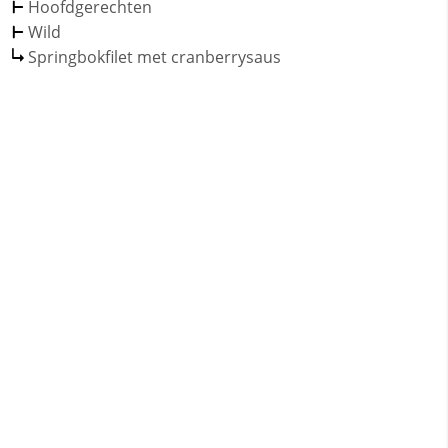
Hoofdgerechten
Wild
Springbokfilet met cranberrysaus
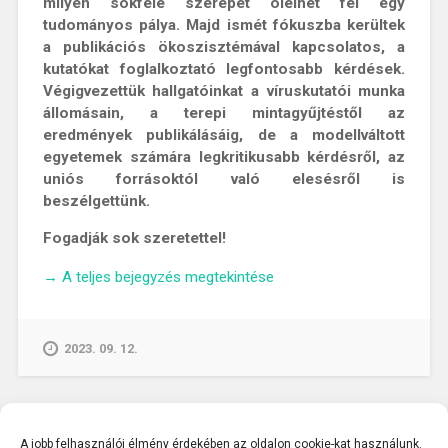
milyen sokféle szerepet ölelhet fel egy
tudományos pálya. Majd ismét fókuszba kerültek
a publikációs ökoszisztémával kapcsolatos, a
kutatókat foglalkoztató legfontosabb kérdések.
Végigvezettük hallgatóinkat a víruskutatói munka
állomásain, a terepi mintagyűjtéstől az
eredmények publikálásáig, de a modellváltott
egyetemek számára legkritikusabb kérdésről, az
uniós forrásoktól való elesésről is
beszélgettünk.
Fogadják sok szeretettel!
„KAPOCS
→
A teljes bejegyzés megtekintése
A
TUDÁSHOZ
PODCAST
2023. 09. 12.
III.
–
Beszélgetés
Kemenesi
A jobb felhasználói élmény érdekében az oldalon cookie-kat használunk.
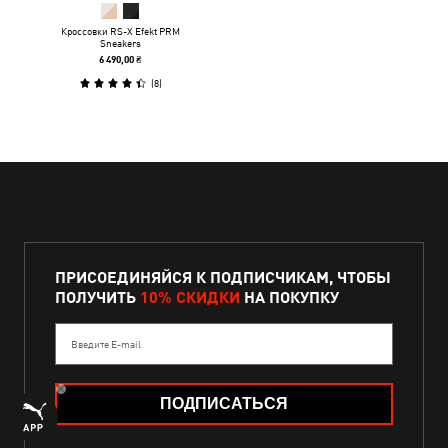
Кроссовки RS-X Efekt PRM
Sneakers
6 490,00 ₴
(
8
)
ПРИСОЕДИНЯЙСЯ К ПОДПИСЧИКАМ, ЧТОБЫ
ПОЛУЧИТЬ
10% СКИДКИ
НА ПОКУПКУ
Введите E-mail
ПОДПИСАТЬСЯ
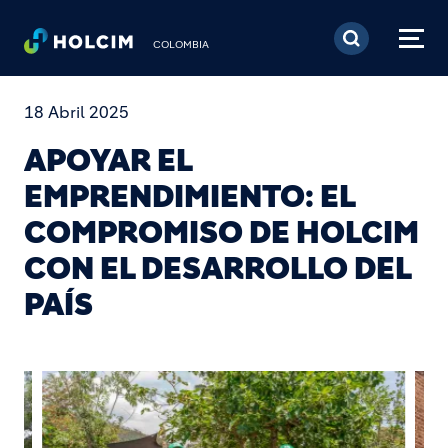
Pasar al contenido prin
COLOMBIA
18 Abril 2025
APOYAR EL
EMPRENDIMIENTO: EL
COMPROMISO DE HOLCIM
CON EL DESARROLLO DEL
PAÍS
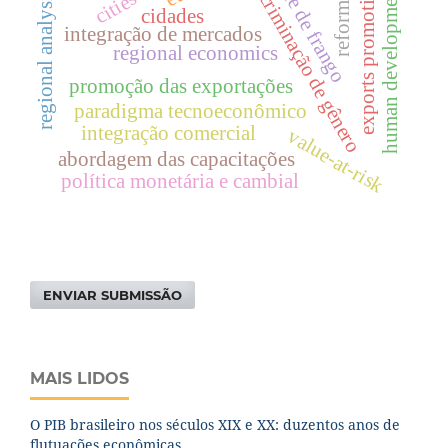
carne de frango
discriminação de gênero
exports promotion
human development
cities
regional analysis
reforma
cidades
integração de mercados
regional economics
promoção das exportações
paradigma tecnoeconômico
integração comercial
value-at-risk
abordagem das capacitações
política monetária e cambial
ENVIAR SUBMISSÃO
MAIS LIDOS
O PIB brasileiro nos séculos XIX e XX: duzentos anos de
flutuações econômicas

◆ ◆ ◆

WORK REQUIRED:
Write out the entries again, exactly as given, skipping any images.

TASK ANSWER:
Hoofdgerechten
Wild
Springbokfilet met cranberrysaus
milyen sokféle szerepet ölelhet fel egy
tudományos pálya. Majd ismét fókuszba kerültek
a publikációs ökoszisztémával kapcsolatos, a
kutatókat foglalkoztató legfontosabb kérdések.
Végigvezettük hallgatóinkat a víruskutatói munka
állomásain, a terepi mintagyűjtéstől az
eredmények publikálásáig, de a modellváltott
egyetemek számára legkritikusabb kérdésről, az
uniós forrásoktól való elesésről is
beszélgettünk.
Fogadják sok szeretettel!
„KAPOCS
→
A teljes bejegyzés megtekintése
A
TUDÁSHOZ
PODCAST
2023. 09. 12.
III.
–
Beszélgetés
Kemenesi
A jobb felhasználói élmény érdekében az oldalon cookie-kat használunk.
Кроссовки RS-X Efekt PRM
Sneakers
6 490,00 ₴
(
8
)
ПРИСОЕДИНЯЙСЯ К ПОДПИСЧИКАМ, ЧТОБЫ
ПОЛУЧИТЬ
10% СКИДКИ
НА ПОКУПКУ
Введите E-mail
ПОДПИСАТЬСЯ
Pasar al contenido prin
COLOMBIA
18 Abril 2025
APOYAR EL
EMPRENDIMIENTO: EL
COMPROMISO DE HOLCIM
CON EL DESARROLLO DEL
PAÍS
carne de frango
discriminação de gênero
exports promotion
human development
cities
regional analysis
reforma
cidades
integração de mercados
regional economics
promoção das exportações
paradigma tecnoeconômico
integração comercial
value-at-risk
abordagem das capacitações
política monetária e cambial
ENVIAR SUBMISSÃO
MAIS LIDOS
O PIB brasileiro nos séculos XIX e XX: duzentos anos de
flutuações econômicas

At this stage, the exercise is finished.